Desmond was used in all simulations with the OPLS2005 force field. Each system was first relaxed using a protocol consisting of an initial minimization restraining the solute heavy atoms with a force constant of 1,000 kcal⋅mol⁻¹⋅Å⁻² for 10 steps with the steepest descent and with the limited-memory Broyden–Fletcher–Goldfarb–Shanno (LBFSG) method up to 2,000 total steps with a convergence criterion of 50.0 kcal⋅mol⁻¹⋅Å⁻². The system was further minimized by restraining only the backbone and allowing the free motion of the side chains. At this stage, the restraint on the backbone was gradually reduced from 1,000 to 1.0 kcal⋅mol⁻¹⋅Å⁻² in 5,000 steps (250 steepest descent plus 4,750 LBFSG) for each value of force constant (1,000, 500, 250, 100, 50, 10, and 1.0 kcal⋅mol⁻¹⋅Å⁻²), and finally an unrestrained energy minimization was performed.

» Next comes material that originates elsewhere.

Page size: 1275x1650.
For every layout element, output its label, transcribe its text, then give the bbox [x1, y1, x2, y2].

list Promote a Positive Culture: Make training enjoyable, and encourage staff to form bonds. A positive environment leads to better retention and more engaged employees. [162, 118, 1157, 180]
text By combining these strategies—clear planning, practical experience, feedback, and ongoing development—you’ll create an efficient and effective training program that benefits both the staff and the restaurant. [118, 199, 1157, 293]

After energy minimization, each system was equilibrated by running a series of short MD steps. First, a 10-ps MD simulation at 10 K was performed with a restraint (50 kcal⋅mol⁻¹⋅Å⁻²) on solute heavy atoms and using a Berendsen thermostat in the constant-temperature, constant-volume (NVT) ensemble. MD steps were integrated using a two time-step algorithm, with 1-fs steps for bonded and short-range interactions within the 9-Å cutoff and 3 fs for long-range electrostatic interactions, which were treated with the smooth particle-mesh Ewald (PME) method. Time steps were kept shorter at this first MD stage to reduce the numerical issues associated with large initial forces before the system equilibrates. This equilibration was followed by another restrained MD simulation for 10 ps at 10 K with a 2-fs inner and 6-fs outer time step in the constant-temperature, constant-pressure (NPT) ensemble. The temperature of the system was slowly increased from 10 to 300 K over 10 ps, retaining the restraint on the system, and 10-ps MD was performed without the harmonic restraints. Production MD simulations were carried out at 300 K and 1 bar for 20 ns using the NPT ensemble, a Nose-Hoover thermostat, and a Martyna-Tuckerman-Klein barostat. The long-range electrostatic interactions were computed using a smooth PME approximation with a cutoff radius of 9 Å for the transition between the particle–particle and particle–grid calculations, and vdW interactions were truncated at 9 Å. The coordinates and energies were recorded every 5 ps.